▶ [What the task requires]: Write out the data exactly, please, and omit the pictures.

▶ [Page images and extracted text]:

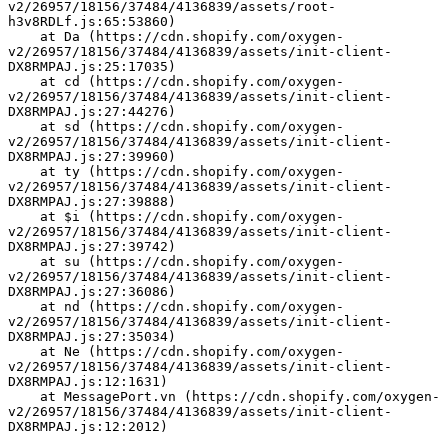
v2/26957/18156/37484/4136839/assets/root-
h3v8RDLf.js:65:53860)
    at Da (https://cdn.shopify.com/oxygen-
v2/26957/18156/37484/4136839/assets/init-client-
DX8RMPAJ.js:25:17035)
    at cd (https://cdn.shopify.com/oxygen-
v2/26957/18156/37484/4136839/assets/init-client-
DX8RMPAJ.js:27:44276)
    at sd (https://cdn.shopify.com/oxygen-
v2/26957/18156/37484/4136839/assets/init-client-
DX8RMPAJ.js:27:39960)
    at ty (https://cdn.shopify.com/oxygen-
v2/26957/18156/37484/4136839/assets/init-client-
DX8RMPAJ.js:27:39888)
    at $i (https://cdn.shopify.com/oxygen-
v2/26957/18156/37484/4136839/assets/init-client-
DX8RMPAJ.js:27:39742)
    at su (https://cdn.shopify.com/oxygen-
v2/26957/18156/37484/4136839/assets/init-client-
DX8RMPAJ.js:27:36086)
    at nd (https://cdn.shopify.com/oxygen-
v2/26957/18156/37484/4136839/assets/init-client-
DX8RMPAJ.js:27:35034)
    at Ne (https://cdn.shopify.com/oxygen-
v2/26957/18156/37484/4136839/assets/init-client-
DX8RMPAJ.js:12:1631)
    at MessagePort.vn (https://cdn.shopify.com/oxygen-
v2/26957/18156/37484/4136839/assets/init-client-
DX8RMPAJ.js:12:2012)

▶ [Solution for this task]:
v2/26957/18156/37484/4136839/assets/root-
h3v8RDLf.js:65:53860)
    at Da (https://cdn.shopify.com/oxygen-
v2/26957/18156/37484/4136839/assets/init-client-
DX8RMPAJ.js:25:17035)
    at cd (https://cdn.shopify.com/oxygen-
v2/26957/18156/37484/4136839/assets/init-client-
DX8RMPAJ.js:27:44276)
    at sd (https://cdn.shopify.com/oxygen-
v2/26957/18156/37484/4136839/assets/init-client-
DX8RMPAJ.js:27:39960)
    at ty (https://cdn.shopify.com/oxygen-
v2/26957/18156/37484/4136839/assets/init-client-
DX8RMPAJ.js:27:39888)
    at $i (https://cdn.shopify.com/oxygen-
v2/26957/18156/37484/4136839/assets/init-client-
DX8RMPAJ.js:27:39742)
    at su (https://cdn.shopify.com/oxygen-
v2/26957/18156/37484/4136839/assets/init-client-
DX8RMPAJ.js:27:36086)
    at nd (https://cdn.shopify.com/oxygen-
v2/26957/18156/37484/4136839/assets/init-client-
DX8RMPAJ.js:27:35034)
    at Ne (https://cdn.shopify.com/oxygen-
v2/26957/18156/37484/4136839/assets/init-client-
DX8RMPAJ.js:12:1631)
    at MessagePort.vn (https://cdn.shopify.com/oxygen-
v2/26957/18156/37484/4136839/assets/init-client-
DX8RMPAJ.js:12:2012)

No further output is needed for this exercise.